Recent research told Shloer that the use of celebrity to market a product was no longer believable. This could have worrying repercussions for some drinks companies out there, who pour millions of dollars in the direction of the famous and fabulous.
Are the times a-changing? Or has our new look just made me obsessed with change?
A quick shout out too for our Hot Topics this week, which have looked at the Britvic Soft Drinks Report (http://just-drinks.com/topic.aspx?ID=14), the perils, pitfalls and potential of trading in China (http://just-drinks.com/topic.aspx?ID=15) and what lies ahead for Foster’s in Asia (http://just-drinks.com/topic.aspx?ID=16).
Now, you’ll forgive me for leaving you in the capable hands of news editor Dean Best, while I nip to Argentina to see how they make wine. Updates as and when I can get away.
A new born just-drinks, a new born Brook Carter
29 Mar 2006 13:25
It gives me tremendous pleasure to announce a new addition to the just-drinks family... of sorts.
This morning, at 0800 our esteemed former editor - and now group news editor - Chris Brook Carter, and his wife, Abby, welcomed baby Jack into the world.
At 8lb 15oz, Jack is probably set to follow his father on the rugby field, although if someone can make a laptop small enough, there's nothing to say he couldn't help out on this esteemed organ some time soon.
Congratulations to you both, Abby & Chris, from the just-drinks team.
A new dawn
27 Mar 2006 12:08
Well, here it is, folks. The new just-drinks site has landed and I hope you'll agree that it has been worth both the wait (for you) and the effort (for us).
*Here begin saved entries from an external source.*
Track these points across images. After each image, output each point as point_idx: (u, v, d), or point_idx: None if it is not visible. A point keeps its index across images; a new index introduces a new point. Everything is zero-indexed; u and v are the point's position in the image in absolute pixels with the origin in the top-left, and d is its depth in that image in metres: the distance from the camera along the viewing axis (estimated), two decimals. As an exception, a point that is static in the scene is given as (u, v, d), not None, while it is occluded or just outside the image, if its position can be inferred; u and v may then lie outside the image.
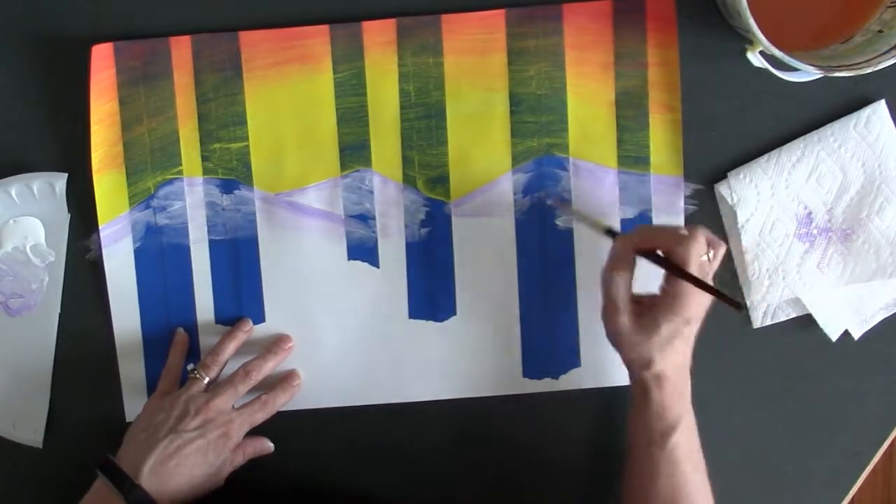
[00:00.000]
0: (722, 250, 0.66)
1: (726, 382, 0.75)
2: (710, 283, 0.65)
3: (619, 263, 0.66)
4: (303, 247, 0.74)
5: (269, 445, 0.74)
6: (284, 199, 0.73)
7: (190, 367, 0.72)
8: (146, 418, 0.69)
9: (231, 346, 0.73)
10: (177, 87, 0.72)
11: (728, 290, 0.68)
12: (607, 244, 0.74)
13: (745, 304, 0.70)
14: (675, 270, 0.64)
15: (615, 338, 0.66)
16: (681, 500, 0.64)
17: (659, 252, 0.66)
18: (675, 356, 0.64)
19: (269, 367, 0.73)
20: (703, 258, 0.64)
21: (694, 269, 0.63)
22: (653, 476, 0.64)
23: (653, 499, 0.64)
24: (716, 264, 0.66)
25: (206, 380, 0.71)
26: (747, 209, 0.73)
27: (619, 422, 0.76)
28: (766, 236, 0.73)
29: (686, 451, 0.65)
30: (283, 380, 0.74)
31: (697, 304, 0.64)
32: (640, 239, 0.66)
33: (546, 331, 0.74)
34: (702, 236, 0.64)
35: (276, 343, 0.74)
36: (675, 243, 0.64)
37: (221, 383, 0.71)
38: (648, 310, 0.65)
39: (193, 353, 0.74)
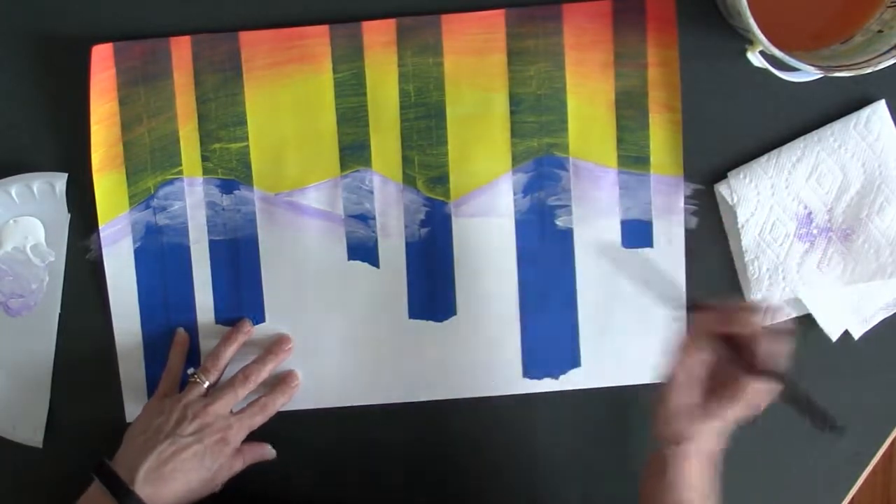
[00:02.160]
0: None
1: (726, 382, 0.75)
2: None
3: (696, 341, 0.61)
4: (303, 247, 0.74)
5: (270, 451, 0.74)
6: (284, 199, 0.73)
7: (190, 371, 0.72)
8: (145, 420, 0.69)
9: (230, 350, 0.73)
10: (177, 87, 0.72)
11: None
12: (608, 246, 0.74)
13: (839, 424, 0.60)
14: (756, 373, 0.59)
15: (661, 411, 0.62)
16: None
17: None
18: (710, 441, 0.61)
19: (269, 369, 0.73)
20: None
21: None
22: None
23: None
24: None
25: (206, 384, 0.71)
26: (747, 209, 0.73)
27: (619, 422, 0.76)
28: (766, 236, 0.73)
29: None
30: (281, 381, 0.74)
31: (760, 400, 0.60)
32: (717, 321, 0.61)
33: (546, 331, 0.74)
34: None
35: (275, 345, 0.74)
36: (761, 345, 0.59)
37: (220, 388, 0.71)
38: (708, 400, 0.61)
39: (193, 353, 0.74)
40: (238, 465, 0.71)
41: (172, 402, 0.69)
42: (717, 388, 0.61)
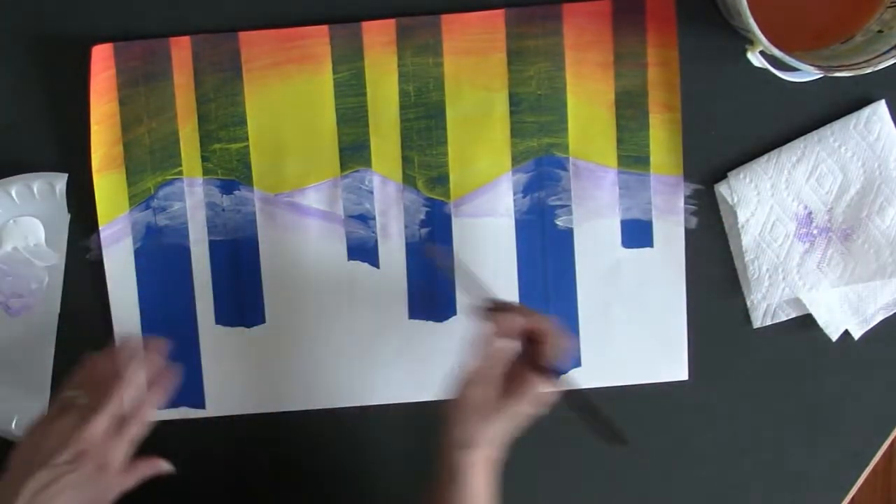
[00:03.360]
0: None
1: (726, 382, 0.75)
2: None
3: (492, 343, 0.63)
4: (303, 247, 0.74)
5: (165, 466, 0.67)
6: (284, 199, 0.73)
7: (70, 393, 0.65)
8: (28, 443, 0.63)
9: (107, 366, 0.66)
10: (177, 87, 0.72)
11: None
12: (608, 246, 0.74)
13: (625, 437, 0.62)
14: (545, 372, 0.62)
15: (456, 407, 0.63)
16: None
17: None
18: (495, 449, 0.63)
19: (136, 378, 0.65)
20: None
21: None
22: None
23: None
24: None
25: (86, 404, 0.63)
26: (747, 209, 0.73)
27: (620, 421, 0.76)
28: (766, 236, 0.73)
29: None
30: (152, 382, 0.67)
31: (536, 405, 0.63)
32: (527, 323, 0.63)
33: (546, 331, 0.74)
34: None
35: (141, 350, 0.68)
36: (545, 327, 0.62)
37: (87, 408, 0.63)
38: (502, 399, 0.63)
39: (194, 353, 0.74)
40: (129, 482, 0.64)
41: (45, 426, 0.63)
42: (508, 386, 0.63)
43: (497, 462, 0.64)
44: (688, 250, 0.74)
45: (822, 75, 0.67)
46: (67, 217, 0.74)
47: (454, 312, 0.74)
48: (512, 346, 0.64)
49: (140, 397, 0.66)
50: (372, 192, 0.73)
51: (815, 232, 0.73)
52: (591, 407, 0.63)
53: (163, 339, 0.69)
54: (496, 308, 0.65)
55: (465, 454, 0.62)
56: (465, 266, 0.71)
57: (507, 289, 0.74)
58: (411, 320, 0.75)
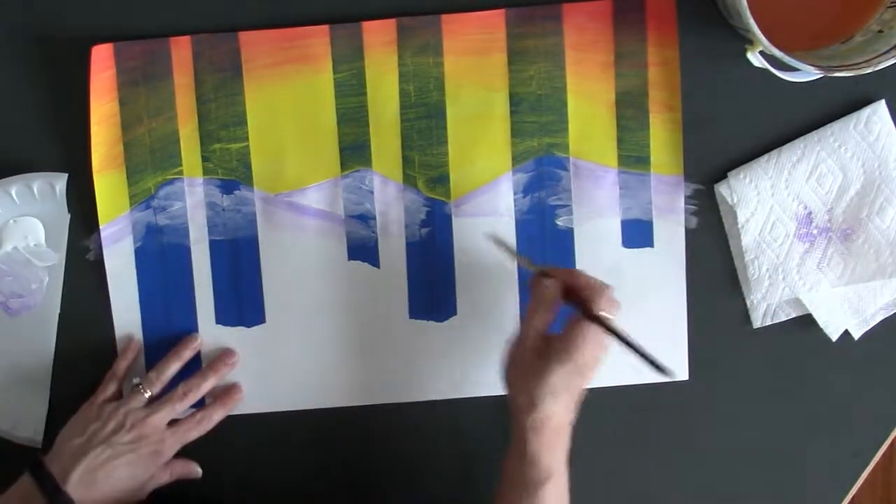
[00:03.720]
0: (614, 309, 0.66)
1: (726, 382, 0.75)
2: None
3: (545, 303, 0.65)
4: (303, 247, 0.74)
5: (197, 470, 0.75)
6: (284, 199, 0.73)
7: (136, 380, 0.72)
8: (82, 423, 0.70)
9: (176, 364, 0.73)
10: (177, 87, 0.72)
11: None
12: (608, 246, 0.74)
13: (670, 369, 0.63)
14: (596, 320, 0.63)
15: (511, 373, 0.66)
16: None
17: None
18: (558, 407, 0.63)
19: (209, 385, 0.73)
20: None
21: (614, 317, 0.63)
22: None
23: None
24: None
25: (148, 394, 0.71)
26: (747, 209, 0.73)
27: (620, 422, 0.76)
28: (766, 236, 0.73)
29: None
30: (221, 395, 0.74)
31: (591, 351, 0.63)
32: (565, 281, 0.66)
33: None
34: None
35: (217, 359, 0.74)
36: (596, 293, 0.64)
37: (160, 401, 0.71)
38: (546, 353, 0.64)
39: (195, 354, 0.74)
40: (165, 478, 0.72)
41: (112, 408, 0.70)
42: (554, 345, 0.64)
43: (567, 424, 0.64)
44: (687, 250, 0.74)
45: (822, 75, 0.67)
46: (67, 217, 0.74)
47: (454, 312, 0.74)
48: (554, 310, 0.65)
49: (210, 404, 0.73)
50: (372, 192, 0.73)
51: (815, 232, 0.73)
52: (635, 347, 0.63)
53: (234, 351, 0.74)
54: (542, 274, 0.66)
55: (529, 416, 0.63)
56: (506, 242, 0.72)
57: (507, 289, 0.74)
58: (411, 320, 0.74)
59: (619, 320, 0.64)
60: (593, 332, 0.63)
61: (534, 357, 0.64)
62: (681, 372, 0.75)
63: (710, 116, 0.73)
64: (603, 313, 0.63)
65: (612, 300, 0.64)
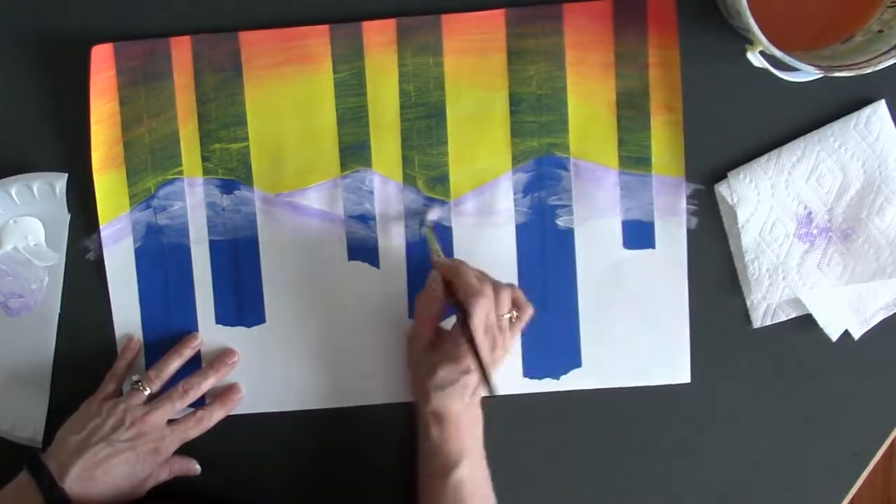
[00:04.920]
0: (528, 313, 0.67)
1: (726, 382, 0.75)
2: (511, 340, 0.66)
3: (428, 298, 0.67)
4: (303, 247, 0.74)
5: (195, 468, 0.75)
6: (284, 199, 0.73)
7: (135, 378, 0.72)
8: (81, 420, 0.70)
9: (176, 362, 0.73)
10: (177, 87, 0.72)
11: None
12: (609, 247, 0.74)
13: (495, 387, 0.63)
14: (462, 321, 0.64)
15: (408, 365, 0.68)
16: None
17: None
18: (448, 400, 0.64)
19: (209, 384, 0.73)
20: (506, 316, 0.65)
21: (478, 326, 0.63)
22: None
23: None
24: (519, 326, 0.67)
25: (148, 392, 0.71)
26: (747, 209, 0.73)
27: (621, 422, 0.76)
28: (766, 236, 0.73)
29: (471, 489, 0.65)
30: (221, 394, 0.74)
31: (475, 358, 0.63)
32: (447, 274, 0.66)
33: (546, 331, 0.74)
34: (499, 294, 0.64)
35: (218, 359, 0.74)
36: (468, 295, 0.64)
37: (160, 399, 0.71)
38: (437, 347, 0.65)
39: (195, 354, 0.74)
40: (164, 475, 0.72)
41: (112, 406, 0.70)
42: (445, 342, 0.66)
43: (467, 411, 0.65)
44: (687, 250, 0.74)
45: (822, 75, 0.67)
46: (67, 217, 0.74)
47: (454, 312, 0.74)
48: (437, 298, 0.67)
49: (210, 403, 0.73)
50: (372, 192, 0.73)
51: (815, 232, 0.73)
52: (481, 360, 0.63)
53: (235, 351, 0.74)
54: (440, 265, 0.68)
55: (425, 406, 0.65)
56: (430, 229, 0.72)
57: (508, 289, 0.74)
58: (411, 320, 0.74)
59: (530, 317, 0.66)
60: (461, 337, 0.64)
61: (425, 350, 0.66)
62: (683, 374, 0.75)
63: (710, 116, 0.73)
64: (475, 320, 0.62)
65: (482, 301, 0.63)
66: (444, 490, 0.64)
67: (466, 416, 0.65)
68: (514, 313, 0.66)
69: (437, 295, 0.67)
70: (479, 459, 0.66)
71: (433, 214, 0.72)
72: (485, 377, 0.62)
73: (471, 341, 0.63)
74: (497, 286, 0.65)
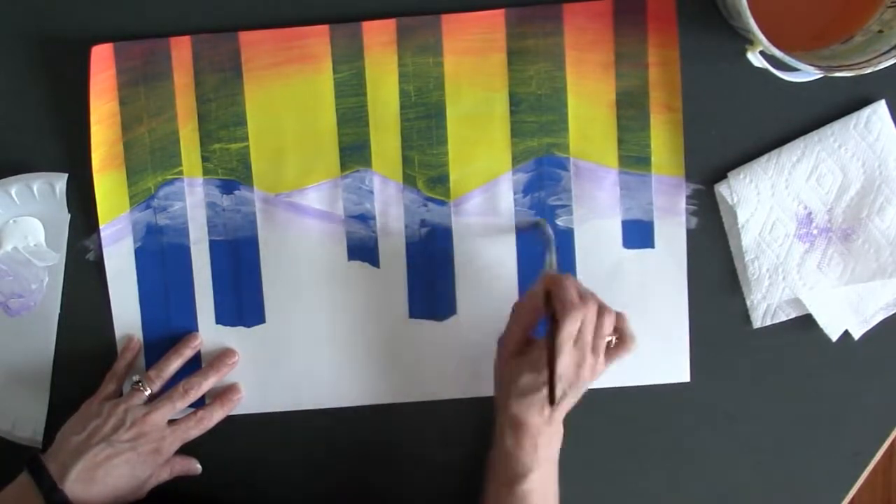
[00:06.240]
0: (629, 344, 0.65)
1: (726, 382, 0.75)
2: (602, 366, 0.64)
3: (527, 306, 0.66)
4: (303, 247, 0.74)
5: (196, 467, 0.75)
6: (284, 199, 0.73)
7: (135, 378, 0.72)
8: (81, 421, 0.69)
9: (176, 362, 0.73)
10: (177, 87, 0.72)
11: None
12: (609, 246, 0.74)
13: (556, 398, 0.62)
14: (551, 331, 0.62)
15: (496, 369, 0.68)
16: None
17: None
18: (526, 409, 0.63)
19: (209, 384, 0.73)
20: (605, 339, 0.64)
21: (566, 339, 0.61)
22: None
23: None
24: (617, 354, 0.65)
25: (148, 392, 0.71)
26: (747, 209, 0.73)
27: (620, 421, 0.76)
28: (766, 236, 0.73)
29: (537, 503, 0.64)
30: (221, 394, 0.74)
31: (567, 366, 0.62)
32: (551, 285, 0.64)
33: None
34: (602, 316, 0.63)
35: (218, 359, 0.74)
36: (563, 306, 0.62)
37: (160, 399, 0.71)
38: (524, 355, 0.65)
39: (195, 354, 0.74)
40: (165, 475, 0.72)
41: (112, 406, 0.70)
42: (531, 350, 0.65)
43: (546, 426, 0.64)
44: (687, 250, 0.74)
45: (822, 75, 0.67)
46: (67, 217, 0.74)
47: (454, 312, 0.74)
48: (536, 308, 0.65)
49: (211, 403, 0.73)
50: (372, 192, 0.73)
51: (815, 232, 0.73)
52: (552, 383, 0.62)
53: (235, 351, 0.74)
54: (548, 276, 0.66)
55: (503, 414, 0.65)
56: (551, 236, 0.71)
57: (507, 289, 0.74)
58: (411, 320, 0.74)
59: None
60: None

Feel free to take a few minutes and scout around the new site. We'd welcome your comments, both good and bad, on the redesign. Also, if we've missed anything you would like to see, then please let us know. You can email me direct at firstname.lastname@example.org.
Now, let the new adventure begin.
Coming Soon... to a computer screen near you
22 Mar 2006 15:56
Some of you, particularly those with functioning memories (unlike me) will remember hearing a distant fanfare being trumpeted by the former editor of just-drinks, Chris Brook-Carter, on his move upstairs last year.
CBC promised you, dear reader, so much more from just-drinks in the future, but at the time was conservative with the detail. Well, having made the hot-seat here at just-drinks well and truly mine in the last six months – I’ve even stencilled my name on the back – I am now able to give you just a little bit more info.
This month will see the unveiling of a brand new look for the Website you know and love. Our technical team have been working all hours to produce what I can safely say is a stunning looking site that will help you get to the information you need faster, easier, and happier.
The new design will still have the same quality - and quantity - of global news coverage, but with added comment and analysis from those that are in the know. Our columnists will sift through the PR spin and give you what’s what, while our run of high-up interviewees will continue to deliver the personalities you want to hear from. We’ll be introducing factsheets, a new, improved search facility and news and features by category. There’ll also be a redesigned daily newsletter, which will allow you to choose what sort of news you want to get and when you want to get it.
So, forgive the excitement here, and watch this space, as soon you will see the fruits of our labours. I’m sure that you will agree it has been worth the wait (and the fanfare).